* start MATERIAL *

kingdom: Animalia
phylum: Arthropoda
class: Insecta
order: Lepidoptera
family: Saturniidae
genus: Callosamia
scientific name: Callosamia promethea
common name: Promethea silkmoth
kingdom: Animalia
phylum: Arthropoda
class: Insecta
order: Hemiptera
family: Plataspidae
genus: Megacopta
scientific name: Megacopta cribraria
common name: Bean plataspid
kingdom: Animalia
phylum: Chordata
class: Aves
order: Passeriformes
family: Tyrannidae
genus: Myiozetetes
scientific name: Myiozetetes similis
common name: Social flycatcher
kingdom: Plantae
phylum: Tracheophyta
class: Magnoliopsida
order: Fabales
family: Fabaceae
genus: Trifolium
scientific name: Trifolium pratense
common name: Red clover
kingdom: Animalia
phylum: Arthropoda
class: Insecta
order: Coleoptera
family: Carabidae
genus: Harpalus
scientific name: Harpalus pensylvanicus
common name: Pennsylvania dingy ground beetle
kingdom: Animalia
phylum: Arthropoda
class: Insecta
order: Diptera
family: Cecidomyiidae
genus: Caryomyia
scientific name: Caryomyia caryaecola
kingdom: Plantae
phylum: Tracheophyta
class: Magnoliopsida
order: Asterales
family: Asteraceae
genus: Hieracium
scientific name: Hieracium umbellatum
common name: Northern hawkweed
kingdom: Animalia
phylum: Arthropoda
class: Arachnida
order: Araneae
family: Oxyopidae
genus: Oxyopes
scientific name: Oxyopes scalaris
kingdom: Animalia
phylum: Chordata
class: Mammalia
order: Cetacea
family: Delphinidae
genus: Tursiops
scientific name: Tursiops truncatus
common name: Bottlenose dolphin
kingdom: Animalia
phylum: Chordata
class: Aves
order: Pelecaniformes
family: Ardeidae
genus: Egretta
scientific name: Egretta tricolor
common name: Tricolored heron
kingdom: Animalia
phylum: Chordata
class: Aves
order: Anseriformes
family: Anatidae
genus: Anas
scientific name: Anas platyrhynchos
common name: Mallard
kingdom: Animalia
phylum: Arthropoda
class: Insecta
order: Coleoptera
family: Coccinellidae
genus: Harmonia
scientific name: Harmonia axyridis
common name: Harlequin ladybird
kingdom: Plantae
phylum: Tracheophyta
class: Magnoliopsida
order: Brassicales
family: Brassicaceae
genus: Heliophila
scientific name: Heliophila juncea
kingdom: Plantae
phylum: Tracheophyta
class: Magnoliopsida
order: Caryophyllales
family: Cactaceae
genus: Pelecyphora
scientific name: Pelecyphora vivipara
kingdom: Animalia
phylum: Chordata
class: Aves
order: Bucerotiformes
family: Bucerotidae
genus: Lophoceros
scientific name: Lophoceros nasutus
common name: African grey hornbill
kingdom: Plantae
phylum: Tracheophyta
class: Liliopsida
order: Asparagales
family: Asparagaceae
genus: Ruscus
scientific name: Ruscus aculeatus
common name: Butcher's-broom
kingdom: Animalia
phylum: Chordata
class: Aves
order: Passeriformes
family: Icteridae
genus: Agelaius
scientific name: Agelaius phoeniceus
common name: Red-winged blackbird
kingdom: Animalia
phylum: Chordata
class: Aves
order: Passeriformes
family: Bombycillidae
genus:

* end MATERIAL *

● **EXERCISE**:
Render the lines above as a JSON list of strings, one string per line, with blank lines omitted.

● **PROBLEM SOLUTION**:
[
  "kingdom: Animalia",
  "phylum: Arthropoda",
  "class: Insecta",
  "order: Lepidoptera",
  "family: Saturniidae",
  "genus: Callosamia",
  "scientific name: Callosamia promethea",
  "common name: Promethea silkmoth",
  "kingdom: Animalia",
  "phylum: Arthropoda",
  "class: Insecta",
  "order: Hemiptera",
  "family: Plataspidae",
  "genus: Megacopta",
  "scientific name: Megacopta cribraria",
  "common name: Bean plataspid",
  "kingdom: Animalia",
  "phylum: Chordata",
  "class: Aves",
  "order: Passeriformes",
  "family: Tyrannidae",
  "genus: Myiozetetes",
  "scientific name: Myiozetetes similis",
  "common name: Social flycatcher",
  "kingdom: Plantae",
  "phylum: Tracheophyta",
  "class: Magnoliopsida",
  "order: Fabales",
  "family: Fabaceae",
  "genus: Trifolium",
  "scientific name: Trifolium pratense",
  "common name: Red clover",
  "kingdom: Animalia",
  "phylum: Arthropoda",
  "class: Insecta",
  "order: Coleoptera",
  "family: Carabidae",
  "genus: Harpalus",
  "scientific name: Harpalus pensylvanicus",
  "common name: Pennsylvania dingy ground beetle",
  "kingdom: Animalia",
  "phylum: Arthropoda",
  "class: Insecta",
  "order: Diptera",
  "family: Cecidomyiidae",
  "genus: Caryomyia",
  "scientific name: Caryomyia caryaecola",
  "kingdom: Plantae",
  "phylum: Tracheophyta",
  "class: Magnoliopsida",
  "order: Asterales",
  "family: Asteraceae",
  "genus: Hieracium",
  "scientific name: Hieracium umbellatum",
  "common name: Northern hawkweed",
  "kingdom: Animalia",
  "phylum: Arthropoda",
  "class: Arachnida",
  "order: Araneae",
  "family: Oxyopidae",
  "genus: Oxyopes",
  "scientific name: Oxyopes scalaris",
  "kingdom: Animalia",
  "phylum: Chordata",
  "class: Mammalia",
  "order: Cetacea",
  "family: Delphinidae",
  "genus: Tursiops",
  "scientific name: Tursiops truncatus",
  "common name: Bottlenose dolphin",
  "kingdom: Animalia",
  "phylum: Chordata",
  "class: Aves",
  "order: Pelecaniformes",
  "family: Ardeidae",
  "genus: Egretta",
  "scientific name: Egretta tricolor",
  "common name: Tricolored heron",
  "kingdom: Animalia",
  "phylum: Chordata",
  "class: Aves",
  "order: Anseriformes",
  "family: Anatidae",
  "genus: Anas",
  "scientific name: Anas platyrhynchos",
  "common name: Mallard",
  "kingdom: Animalia",
  "phylum: Arthropoda",
  "class: Insecta",
  "order: Coleoptera",
  "family: Coccinellidae",
  "genus: Harmonia",
  "scientific name: Harmonia axyridis",
  "common name: Harlequin ladybird",
  "kingdom: Plantae",
  "phylum: Tracheophyta",
  "class: Magnoliopsida",
  "order: Brassicales",
  "family: Brassicaceae",
  "genus: Heliophila",
  "scientific name: Heliophila juncea",
  "kingdom: Plantae",
  "phylum: Tracheophyta",
  "class: Magnoliopsida",
  "order: Caryophyllales",
  "family: Cactaceae",
  "genus: Pelecyphora",
  "scientific name: Pelecyphora vivipara",
  "kingdom: Animalia",
  "phylum: Chordata",
  "class: Aves",
  "order: Bucerotiformes",
  "family: Bucerotidae",
  "genus: Lophoceros",
  "scientific name: Lophoceros nasutus",
  "common name: African grey hornbill",
  "kingdom: Plantae",
  "phylum: Tracheophyta",
  "class: Liliopsida",
  "order: Asparagales",
  "family: Asparagaceae",
  "genus: Ruscus",
  "scientific name: Ruscus aculeatus",
  "common name: Butcher's-broom",
  "kingdom: Animalia",
  "phylum: Chordata",
  "class: Aves",
  "order: Passeriformes",
  "family: Icteridae",
  "genus: Agelaius",
  "scientific name: Agelaius phoeniceus",
  "common name: Red-winged blackbird",
  "kingdom: Animalia",
  "phylum: Chordata",
  "class: Aves",
  "order: Passeriformes",
  "family: Bombycillidae",
  "genus:"
]